In the context of isoelectronic ions—ions with the same number of electrons but different nuclear charges—the one with the higher effective nuclear charge will usually have a smaller ionic radius. This occurs because the greater charge of the nucleus is able to pull the same number of electrons closer, reducing the size of the ion.

Isoelectronic Ions

Isoelectronic ions are ions that have the same number of electrons, making them have identical electronic structures.
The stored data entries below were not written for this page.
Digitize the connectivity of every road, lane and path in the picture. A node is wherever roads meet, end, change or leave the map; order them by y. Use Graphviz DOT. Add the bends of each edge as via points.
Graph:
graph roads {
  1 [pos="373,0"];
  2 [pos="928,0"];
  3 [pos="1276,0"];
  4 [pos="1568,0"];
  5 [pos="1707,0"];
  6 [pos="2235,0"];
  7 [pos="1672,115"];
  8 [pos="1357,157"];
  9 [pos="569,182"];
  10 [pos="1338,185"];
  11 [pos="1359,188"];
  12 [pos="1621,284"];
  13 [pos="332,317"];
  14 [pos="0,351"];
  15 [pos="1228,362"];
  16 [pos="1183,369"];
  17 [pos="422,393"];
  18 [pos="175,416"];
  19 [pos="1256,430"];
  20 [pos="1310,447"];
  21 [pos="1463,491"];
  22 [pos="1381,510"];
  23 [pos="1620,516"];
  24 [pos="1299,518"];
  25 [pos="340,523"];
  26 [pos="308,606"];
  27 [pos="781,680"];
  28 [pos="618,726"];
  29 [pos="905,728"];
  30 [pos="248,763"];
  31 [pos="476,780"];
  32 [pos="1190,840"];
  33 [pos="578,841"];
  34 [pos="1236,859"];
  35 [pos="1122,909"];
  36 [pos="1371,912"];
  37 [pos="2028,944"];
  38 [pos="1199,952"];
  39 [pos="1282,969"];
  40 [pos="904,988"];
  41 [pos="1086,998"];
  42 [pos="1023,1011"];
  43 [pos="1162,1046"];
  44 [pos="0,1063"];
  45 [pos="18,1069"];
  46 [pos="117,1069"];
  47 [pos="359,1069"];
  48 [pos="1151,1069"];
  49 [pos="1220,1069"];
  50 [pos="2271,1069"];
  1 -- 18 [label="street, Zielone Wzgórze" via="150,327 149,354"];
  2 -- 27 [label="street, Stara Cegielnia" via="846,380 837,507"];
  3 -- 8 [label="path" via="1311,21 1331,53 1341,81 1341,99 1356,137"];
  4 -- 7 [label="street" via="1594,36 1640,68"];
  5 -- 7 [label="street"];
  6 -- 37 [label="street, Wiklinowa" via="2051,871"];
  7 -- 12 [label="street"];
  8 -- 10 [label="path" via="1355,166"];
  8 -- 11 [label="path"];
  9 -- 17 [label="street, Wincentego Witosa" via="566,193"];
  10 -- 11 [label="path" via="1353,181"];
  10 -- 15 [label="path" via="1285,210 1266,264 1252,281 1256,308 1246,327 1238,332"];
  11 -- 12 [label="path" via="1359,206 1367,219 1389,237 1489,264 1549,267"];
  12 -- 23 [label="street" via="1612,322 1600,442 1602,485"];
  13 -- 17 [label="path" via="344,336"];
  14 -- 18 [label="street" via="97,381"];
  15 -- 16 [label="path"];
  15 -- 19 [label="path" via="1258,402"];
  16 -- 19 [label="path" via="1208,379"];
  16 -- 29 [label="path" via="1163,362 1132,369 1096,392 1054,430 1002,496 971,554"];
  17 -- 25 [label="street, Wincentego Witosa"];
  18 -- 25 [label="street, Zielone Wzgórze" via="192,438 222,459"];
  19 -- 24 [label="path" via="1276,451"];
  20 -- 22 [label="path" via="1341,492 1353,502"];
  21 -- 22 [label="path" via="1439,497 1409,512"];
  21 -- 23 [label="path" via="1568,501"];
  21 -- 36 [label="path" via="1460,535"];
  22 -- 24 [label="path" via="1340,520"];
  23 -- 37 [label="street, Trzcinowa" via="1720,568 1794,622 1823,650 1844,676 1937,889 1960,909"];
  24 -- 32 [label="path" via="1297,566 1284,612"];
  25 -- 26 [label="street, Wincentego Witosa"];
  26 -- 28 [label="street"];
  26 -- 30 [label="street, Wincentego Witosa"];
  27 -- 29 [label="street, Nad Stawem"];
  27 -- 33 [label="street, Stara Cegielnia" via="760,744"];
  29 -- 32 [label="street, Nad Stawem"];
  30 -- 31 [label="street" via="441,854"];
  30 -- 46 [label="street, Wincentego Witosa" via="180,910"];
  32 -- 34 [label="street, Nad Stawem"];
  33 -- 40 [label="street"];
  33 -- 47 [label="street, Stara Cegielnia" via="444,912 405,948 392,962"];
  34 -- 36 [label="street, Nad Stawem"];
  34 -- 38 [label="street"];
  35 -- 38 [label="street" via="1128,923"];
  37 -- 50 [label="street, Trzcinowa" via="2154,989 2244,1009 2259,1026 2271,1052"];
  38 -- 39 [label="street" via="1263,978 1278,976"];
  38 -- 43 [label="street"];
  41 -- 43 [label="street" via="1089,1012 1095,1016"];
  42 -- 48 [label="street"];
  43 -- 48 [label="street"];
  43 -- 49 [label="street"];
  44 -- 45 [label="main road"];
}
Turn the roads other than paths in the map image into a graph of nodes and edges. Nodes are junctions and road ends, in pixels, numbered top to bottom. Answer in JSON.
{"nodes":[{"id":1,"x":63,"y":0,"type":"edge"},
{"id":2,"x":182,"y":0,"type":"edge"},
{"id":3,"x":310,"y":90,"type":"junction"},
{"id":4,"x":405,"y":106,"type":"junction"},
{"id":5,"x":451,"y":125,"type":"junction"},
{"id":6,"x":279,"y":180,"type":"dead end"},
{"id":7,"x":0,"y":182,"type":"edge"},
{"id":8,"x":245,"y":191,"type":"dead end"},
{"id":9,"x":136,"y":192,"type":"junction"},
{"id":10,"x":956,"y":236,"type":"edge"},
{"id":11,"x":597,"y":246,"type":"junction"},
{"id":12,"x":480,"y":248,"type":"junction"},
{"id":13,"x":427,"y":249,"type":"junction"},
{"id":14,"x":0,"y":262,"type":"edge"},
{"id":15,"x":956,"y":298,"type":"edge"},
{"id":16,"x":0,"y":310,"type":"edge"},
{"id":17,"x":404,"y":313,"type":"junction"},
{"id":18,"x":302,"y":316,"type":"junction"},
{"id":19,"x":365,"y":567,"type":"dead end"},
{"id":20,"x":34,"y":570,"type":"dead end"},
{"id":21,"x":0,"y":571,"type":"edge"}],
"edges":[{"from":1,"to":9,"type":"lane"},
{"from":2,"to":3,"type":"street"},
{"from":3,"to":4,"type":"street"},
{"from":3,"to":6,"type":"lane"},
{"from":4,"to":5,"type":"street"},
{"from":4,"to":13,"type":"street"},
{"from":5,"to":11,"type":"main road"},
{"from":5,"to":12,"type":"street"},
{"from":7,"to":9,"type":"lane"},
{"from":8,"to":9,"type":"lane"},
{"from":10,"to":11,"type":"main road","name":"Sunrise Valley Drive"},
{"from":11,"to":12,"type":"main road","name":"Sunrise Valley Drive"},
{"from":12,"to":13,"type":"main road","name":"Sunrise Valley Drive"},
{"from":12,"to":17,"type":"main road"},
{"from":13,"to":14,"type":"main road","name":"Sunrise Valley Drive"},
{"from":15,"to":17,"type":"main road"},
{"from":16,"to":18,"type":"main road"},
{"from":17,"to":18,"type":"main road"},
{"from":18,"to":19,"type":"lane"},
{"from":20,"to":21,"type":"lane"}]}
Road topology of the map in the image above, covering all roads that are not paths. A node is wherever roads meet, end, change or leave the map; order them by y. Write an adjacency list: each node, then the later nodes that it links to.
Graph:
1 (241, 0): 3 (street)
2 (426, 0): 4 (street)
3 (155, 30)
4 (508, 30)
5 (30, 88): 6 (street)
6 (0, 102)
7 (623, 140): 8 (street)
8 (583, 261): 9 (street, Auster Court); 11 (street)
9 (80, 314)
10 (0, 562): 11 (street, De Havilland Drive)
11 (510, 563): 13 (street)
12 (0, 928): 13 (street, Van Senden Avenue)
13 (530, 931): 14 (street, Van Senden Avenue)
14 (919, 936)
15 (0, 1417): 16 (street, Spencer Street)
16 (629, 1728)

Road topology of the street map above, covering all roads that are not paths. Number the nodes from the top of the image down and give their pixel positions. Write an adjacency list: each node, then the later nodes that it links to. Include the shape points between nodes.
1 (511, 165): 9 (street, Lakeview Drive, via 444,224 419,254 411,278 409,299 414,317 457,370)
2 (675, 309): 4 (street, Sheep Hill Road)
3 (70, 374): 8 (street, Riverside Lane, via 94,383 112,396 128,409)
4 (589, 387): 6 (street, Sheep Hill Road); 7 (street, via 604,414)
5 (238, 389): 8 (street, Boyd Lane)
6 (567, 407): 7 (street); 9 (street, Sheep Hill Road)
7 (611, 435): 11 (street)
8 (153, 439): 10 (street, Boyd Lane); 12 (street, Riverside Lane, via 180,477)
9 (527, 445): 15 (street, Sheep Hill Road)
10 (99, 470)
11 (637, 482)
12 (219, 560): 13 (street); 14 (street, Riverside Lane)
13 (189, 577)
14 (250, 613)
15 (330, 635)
However, they may and often do differ in size, which is primarily due to their effective nuclear charge. For example, in the exercise, \( \text{F}^{-} \) and \( \text{Na}^{+} \) ions have the same number of electrons but differ in their ionic radii because of their differing nuclear charges.

The concept of isoelectronic ions allows us to see the correlation between the charge of the nucleus and the size of the ion. The ion with more protons in the nucleus will hold the electrons more tightly, leading to a smaller radius for the ion. This comparison is particularly enlightening when studying periodic trends and the behavior of ions in different chemical environments.

Slater's Rules

Slater's rules provide a method to calculate the effective nuclear charge, \( Z_{\text{eff}} \), that an electron feels from the nucleus, accounting for the screening effect from other electrons. According to these rules, different electrons shield each other to varying degrees based on their positions in orbitals. Electrons in the same orbital shield each other poorly, while those in inner shells shield outer electrons more effectively.

The rules assign values to electrons based on their orbital type and group them accordingly. These values are then summed to find the screening constant, \( S \) used in the equation \( Z_{\text{eff}} = Z - S \), where \( Z \) is the atomic number. Applying Slater's rules reveals more accurate values for \( Z_{\text{eff}} \) compared to simpler calculations that might not differentiate between electron shells. The exercise demonstrates how \( Z_{\text{eff}} \) influences ionic size, which aligns with the experimentally observed ionic radii in isoelectronic ions.